▸ **DOCUMENT SEGMENT**
****

The U.S. Department of Agriculture’s Animal and Plant Health Inspection Service announced on February 13 its decision to deregulate the first two non-browning apple varieties, Arctic Golden and Arctic Granny.The Arctic apple’s go-ahead is a notable achievement for Canadian firm Okanagan Specialty Fruits, as the small biotech is one of the few to have successfully moved a GM plant through the regulatory process on its own. Indeed, two weeks after the apple’s launch, Okanagan announced its acquisition by Germantown, Maryland-based Intrexon, a synthetic biology company. Okanagan’s stockholders will receive $10 million in upfront cash and $31 million in Intrexon common stock.
Apples’ color change, technically called “enzymatic browning,” occurs when oxygen reacts with an enzyme called polyphenol oxidase. Arctic apple scientists use a technique called gene silencing to turn off their apples’ polyphenol oxidase expression, which causes them to produce the chemical in amounts too small to cause browning.The non-browning trait “creates a wide array of benefits that offer value to the entire supply chain, especially consumers,” Okanagan Specialty Fruits president Neal Carter said in the company’s release.The trait, which allows apples to not brown when bitten, sliced or bruised, “can help reduce food waste and improve fresh-cut suitability,” the company said.
The GM apple may get caught up in the GMO labeling debate and used as an example, given its cachet as a family friendly, wholesome food, says Chris Schlect, president of the Northwest Horticultural Council in Yakima, Washington. “Apples are a symbolic product. It’s a fruit that a mother gives to a child going to school,” he says. “It’s going to be used in the media and by Congress in issues over the national labeling initiative.” Indeed, the Washington, DC–based Environmental Working Group put out a press release in February saying the approval of Arctic apples “underscores the need for a transparent and consistent national labeling standard.”
The question now is if the apples will have to be labelled as ‘genetically modified’ when they hit the market. Carter, understandably, would like to avoid this, but it will be up to the government to ultimately decide what’s required of the company. “Okanagan is engaged in a voluntary consultation with the FDA regarding the safety of Arctic apples for consumption,” Lizzie Plaugic reports for The Verge. “Although the FDA currently supports voluntary labeling of GMO foods, it’s possible the agency could require Okanagan to disclose its fruits’ genetically modified traits to consumers.”

****

▸ **RECORDED DATA**
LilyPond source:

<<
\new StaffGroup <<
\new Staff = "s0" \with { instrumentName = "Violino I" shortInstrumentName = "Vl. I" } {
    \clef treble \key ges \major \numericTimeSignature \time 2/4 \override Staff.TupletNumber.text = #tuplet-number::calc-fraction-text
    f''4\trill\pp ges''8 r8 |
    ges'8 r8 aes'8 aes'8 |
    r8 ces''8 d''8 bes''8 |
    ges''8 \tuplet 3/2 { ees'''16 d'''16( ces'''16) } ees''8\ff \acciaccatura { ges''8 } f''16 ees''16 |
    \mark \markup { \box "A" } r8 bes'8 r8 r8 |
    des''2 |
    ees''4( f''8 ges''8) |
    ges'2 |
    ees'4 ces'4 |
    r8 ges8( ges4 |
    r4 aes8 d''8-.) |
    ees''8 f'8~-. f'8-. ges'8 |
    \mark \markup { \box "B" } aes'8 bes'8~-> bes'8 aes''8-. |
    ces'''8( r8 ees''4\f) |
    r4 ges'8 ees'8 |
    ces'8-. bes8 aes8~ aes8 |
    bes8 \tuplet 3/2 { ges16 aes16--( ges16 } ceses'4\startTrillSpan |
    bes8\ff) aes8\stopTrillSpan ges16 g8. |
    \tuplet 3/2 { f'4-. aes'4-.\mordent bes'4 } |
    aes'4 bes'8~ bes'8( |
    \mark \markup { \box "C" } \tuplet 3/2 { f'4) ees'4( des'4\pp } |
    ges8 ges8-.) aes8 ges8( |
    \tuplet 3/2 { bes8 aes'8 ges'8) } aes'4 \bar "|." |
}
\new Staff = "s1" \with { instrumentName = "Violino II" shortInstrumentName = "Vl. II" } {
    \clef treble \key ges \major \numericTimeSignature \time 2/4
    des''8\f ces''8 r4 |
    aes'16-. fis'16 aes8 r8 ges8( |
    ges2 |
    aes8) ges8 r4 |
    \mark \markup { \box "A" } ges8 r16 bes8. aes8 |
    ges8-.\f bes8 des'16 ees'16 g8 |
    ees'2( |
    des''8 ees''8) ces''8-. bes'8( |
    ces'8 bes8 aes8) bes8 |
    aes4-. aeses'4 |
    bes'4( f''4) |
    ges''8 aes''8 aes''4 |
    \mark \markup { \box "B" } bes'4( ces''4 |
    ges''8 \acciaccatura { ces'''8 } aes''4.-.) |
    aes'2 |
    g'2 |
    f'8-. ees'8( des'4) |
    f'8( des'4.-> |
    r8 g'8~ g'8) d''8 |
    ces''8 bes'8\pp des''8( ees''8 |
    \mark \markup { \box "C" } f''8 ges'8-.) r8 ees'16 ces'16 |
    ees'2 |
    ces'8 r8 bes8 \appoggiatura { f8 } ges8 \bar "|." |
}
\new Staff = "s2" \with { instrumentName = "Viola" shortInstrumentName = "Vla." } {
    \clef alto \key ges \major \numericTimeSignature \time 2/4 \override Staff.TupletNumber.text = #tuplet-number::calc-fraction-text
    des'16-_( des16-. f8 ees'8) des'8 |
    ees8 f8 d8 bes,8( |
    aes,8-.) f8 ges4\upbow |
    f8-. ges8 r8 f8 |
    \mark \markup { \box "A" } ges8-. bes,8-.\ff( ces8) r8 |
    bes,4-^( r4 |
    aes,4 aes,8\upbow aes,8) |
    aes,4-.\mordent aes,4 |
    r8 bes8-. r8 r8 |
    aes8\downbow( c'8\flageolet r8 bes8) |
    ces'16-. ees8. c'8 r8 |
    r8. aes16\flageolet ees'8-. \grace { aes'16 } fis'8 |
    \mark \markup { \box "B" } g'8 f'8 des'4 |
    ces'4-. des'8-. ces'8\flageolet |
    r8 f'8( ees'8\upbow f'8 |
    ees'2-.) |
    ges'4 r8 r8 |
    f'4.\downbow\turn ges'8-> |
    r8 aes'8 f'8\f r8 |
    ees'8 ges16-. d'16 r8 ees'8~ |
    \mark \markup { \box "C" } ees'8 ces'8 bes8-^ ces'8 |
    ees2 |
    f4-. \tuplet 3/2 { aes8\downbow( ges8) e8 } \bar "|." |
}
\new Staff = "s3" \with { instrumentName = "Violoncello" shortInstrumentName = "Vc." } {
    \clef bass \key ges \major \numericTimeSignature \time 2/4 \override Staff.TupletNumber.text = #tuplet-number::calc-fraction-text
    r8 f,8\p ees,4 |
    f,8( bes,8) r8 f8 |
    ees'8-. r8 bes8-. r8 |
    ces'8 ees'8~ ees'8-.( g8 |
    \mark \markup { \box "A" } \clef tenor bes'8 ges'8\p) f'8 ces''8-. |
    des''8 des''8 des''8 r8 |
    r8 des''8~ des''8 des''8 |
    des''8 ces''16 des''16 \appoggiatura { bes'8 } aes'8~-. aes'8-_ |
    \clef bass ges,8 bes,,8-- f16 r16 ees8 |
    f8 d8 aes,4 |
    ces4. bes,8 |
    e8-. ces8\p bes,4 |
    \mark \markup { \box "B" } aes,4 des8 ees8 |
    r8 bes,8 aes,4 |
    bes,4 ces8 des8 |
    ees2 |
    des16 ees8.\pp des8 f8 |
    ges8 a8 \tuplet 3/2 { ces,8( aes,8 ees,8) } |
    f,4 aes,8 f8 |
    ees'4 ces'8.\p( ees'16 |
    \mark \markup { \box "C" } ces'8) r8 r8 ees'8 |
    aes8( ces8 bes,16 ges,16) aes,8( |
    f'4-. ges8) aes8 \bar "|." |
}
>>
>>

****

▸ **YOUR ASSIGNMENT**
Answer these questions from the Arctic apple article.
(a) Which two apple varieties did the Animal and Plant Health Inspection Service deregulate?
(b) With which enzyme does oxygen react to cause enzymatic browning?
(c) Which Washington, DC–based organization issued a press release in February calling for a national labeling standard?

▸ **ANSWER TO THIS TASK**
(a) Arctic Golden and Arctic Granny
(b) Polyphenol oxidase
(c) The Environmental Working Group